Japan Association for Medical Informatics

[2-E-3-02] 新型コロナウィルス感染症(COVID-19)に対応したクリニカルパスーパス導入から患者状況に合わせたパス改良の取り組みー

*Mari Fukuyama1,2, Miyuki Takagi1,2, Saho Kanno1,2, Yumi Morikawa1, Mika Oofuru1, Mami Kita2, Tomoko Hasiguti1, Akihiro Nakao4, Satoko Tsuru3, Tetsuro Tamamoto2,5 (1. 奈良県立医科大学附属病院 看護部, 2. 奈良県立医科大学附属病院 医療情報部, 3. 東京大学 総括プロジェクト機構 「Quality とHealthを基盤におくサービスエクセレンス 社会システム工学」総括寄付講座, 4. ドクターズモバイル株式会社, 5. 奈良県立医科大学 放射線腫瘍医学講座)

Clinical Pathway, Patient Condition Adaptive Path System, Nursing Plan, COVID-19

【目的】新型コロナウィルス感染症(以下、COVID‐19)が世界中に蔓延し、日本においても医療体制を逼迫している現状がある。当院では医師と協働し患者の状態に合わせて問題点を明確化する患者状態適応型パスシステム(以下、PCAPS)を導入しており、COVID‐19の蔓延に際し、患者把握を目的に急ぎ2020年5月COVID-19に対応したパスを構築した。その後状況に合わせた改良を行ったので報告する。
【方法】COVID-19の重症度分類は明確であることから、COVID-19のパスは「疑似症」「確定例」かつ「重症」「中等症Ⅱ」「中等症Ⅰ」「軽症」の2×4の分類で構築した。

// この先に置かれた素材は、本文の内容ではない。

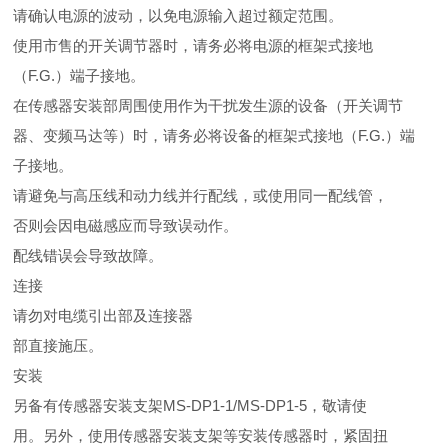
请确认电源的波动，以免电源输入超过额定范围。
使用市售的开关调节器时，请务必将电源的框架式接地
（F.G.）端子接地。
在传感器安装部周围使用作为干扰发生源的设备（开关调节
器、变频马达等）时，请务必将设备的框架式接地（F.G.）端
子接地。
请避免与高压线和动力线并行配线，或使用同一配线管，
否则会因电磁感应而导致误动作。
配线错误会导致故障。
连接
请勿对电缆引出部及连接器
部直接施压。
安装
另备有传感器安装支架MS-DP1-1/MS-DP1-5，敬请使
用。另外，使用传感器安装支架等安装传感器时，紧固扭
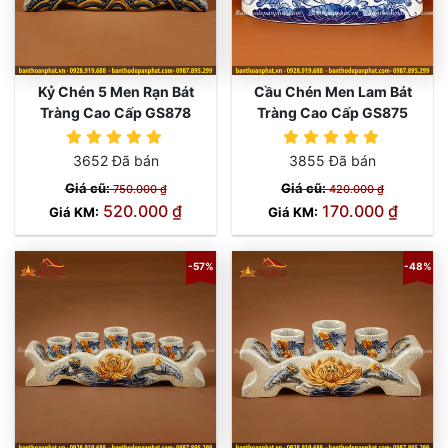
Kỷ Chén 5 Men Rạn Bát
Cầu Chén Men Lam Bát
Tràng Cao Cấp GS878
Tràng Cao Cấp GS875
3652 Đã bán
3855 Đã bán
Giá cũ:
Giá cũ:
750.000 ₫
420.000 ₫
520.000 ₫
170.000 ₫
Giá KM:
Giá KM:
-57%
-48%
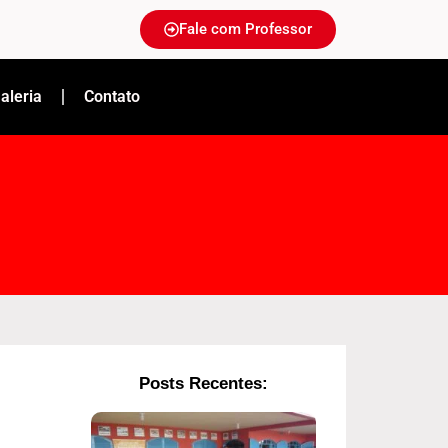
Fale com Professor
aleria
Contato
Posts Recentes:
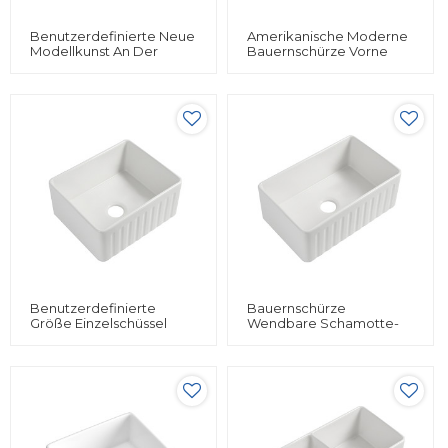
Benutzerdefinierte Neue
Amerikanische Moderne
Modellkunst An Der
Bauernschürze Vorne
Wand Befestigte
Unter Der Halterung Aus
Keramikhandwaschbecken
Keramikspüle Für Die
An Der Wand Befestigtes
Küche
Badezimmer
Benutzerdefinierte
Bauernschürze
Größe Einzelschüssel
Wendbare Schamotte-
Tiefe Keramik-Unterbau-
Keramikspüle Mit Sieb
Spüle Restaurant Hotel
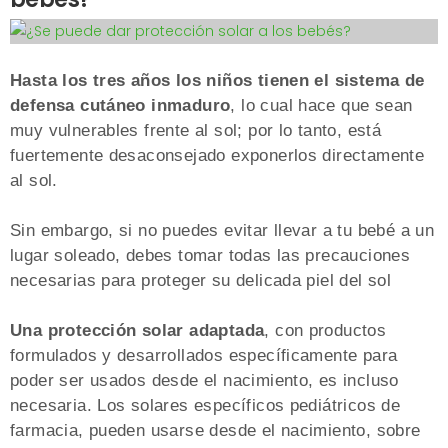
Hasta los tres años los niños tienen el sistema de
defensa cutáneo inmaduro
, lo cual hace que sean
muy vulnerables frente al sol; por lo tanto, está
fuertemente desaconsejado exponerlos directamente
al sol.
Sin embargo, si no puedes evitar llevar a tu bebé a un
lugar soleado, debes tomar todas las precauciones
necesarias para proteger su delicada piel del sol
Una protección solar adaptada
, con productos
formulados y desarrollados específicamente para
poder ser usados desde el nacimiento, es incluso
necesaria. Los solares específicos pediátricos de
farmacia, pueden usarse desde el nacimiento, sobre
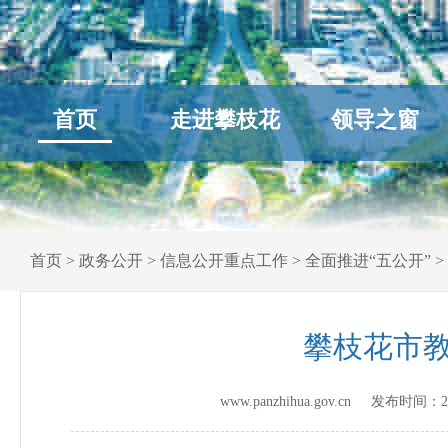
首页
走进攀枝花
领导之窗
首页
>
政务公开
>
信息公开重点工作
>
全面推进“五公开”
>
攀枝花市教
www.panzhihua.gov.cn 发布时间：
2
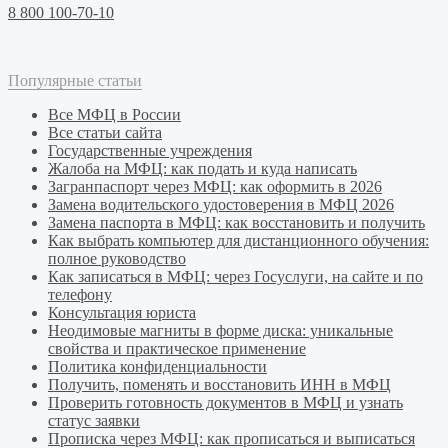
8 800 100-70-10
Популярные статьи
Все МФЦ в России
Все статьи сайта
Государственные учреждения
Жалоба на МФЦ: как подать и куда написать
Загранпаспорт через МФЦ: как оформить в 2026
Замена водительского удостоверения в МФЦ 2026
Замена паспорта в МФЦ: как восстановить и получить
Как выбрать компьютер для дистанционного обучения:
полное руководство
Как записаться в МФЦ: через Госуслуги, на сайте и по
телефону
Консультация юриста
Неодимовые магниты в форме диска: уникальные
свойства и практическое применение
Политика конфиденциальности
Получить, поменять и восстановить ИНН в МФЦ
Проверить готовность документов в МФЦ и узнать
статус заявки
Прописка через МФЦ: как прописаться и выписаться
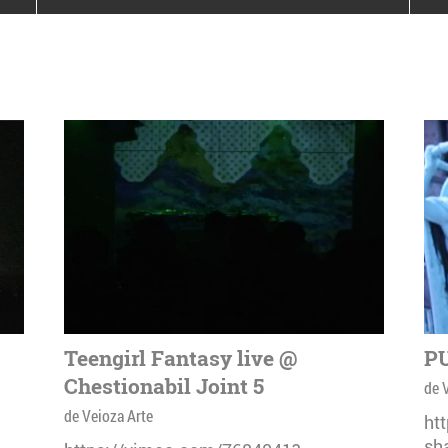
poloneze la București
PEOPLE OF ROMANIA se
lansează la galeria Simeza
All Stars For
Outernational
Teengirl Fantasy live @
PU
Chestionabil Joint 5
de 
de Veioza Arte
ht
sh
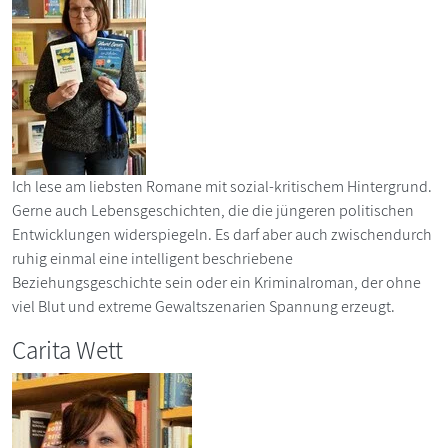
Ich lese am liebsten Romane mit sozial-kritischem Hintergrund.
Gerne auch Lebensgeschichten, die die jüngeren politischen
Entwicklungen widerspiegeln. Es darf aber auch zwischendurch
ruhig einmal eine intelligent beschriebene
Beziehungsgeschichte sein oder ein Kriminalroman, der ohne
viel Blut und extreme Gewaltszenarien Spannung erzeugt.
Carita Wett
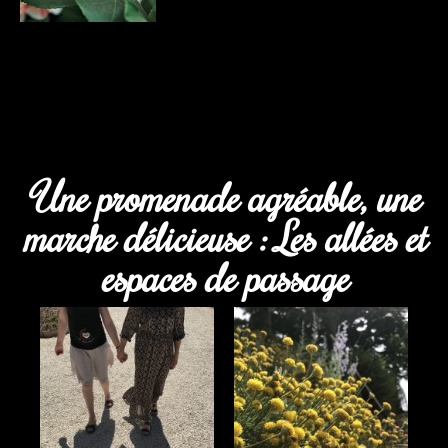
Une promenade agréable, une
marche délicieuse : Les allées et
espaces de passage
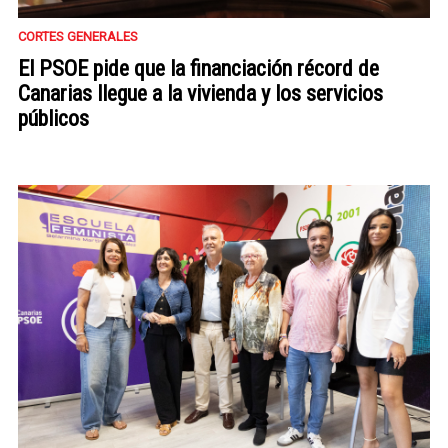
CORTES GENERALES
El PSOE pide que la financiación récord de
Canarias llegue a la vivienda y los servicios
públicos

その後パス上で移行ロジックを表示できるように改良した。COVID-19確定患者の濃厚接触者として入院せざるを得ない症例は、別途「COVID-19濃厚接触者」パスを構築した。また、感染症センターがCOVID-19患者の重症区分を正確に把握するために、CSV抽出画面運用との連携において、COVID-19パスのみ「退院準備」ユニットを削除した。
【結果】COVID-19症状を明確にした移行ロジックは、疾患の重症度分類をナビゲートするツールとなった。パスの「退院準備」ユニットを削除したことから、全てのCOVID-19患者の状態が感染症センタ―で収集できるようになった。「COVID-19濃厚接触者」パスの運用により、COVID-19に関連する全ての患者を管理できるようになった。
【考察】当院ではCOVID-19発生当初からCOVID-19に対応したパスを導入し、状況に合わせて改良しながら運用してきた。COVID-19パスは、病院全体でCOVID-19に関連するすべての患者の状況を効率的に可視化し把握するツールとなった。必要なパスを柔軟に構築導入する取り組みは、今後新たなる局面でも戦略的に活用できるツールと考える。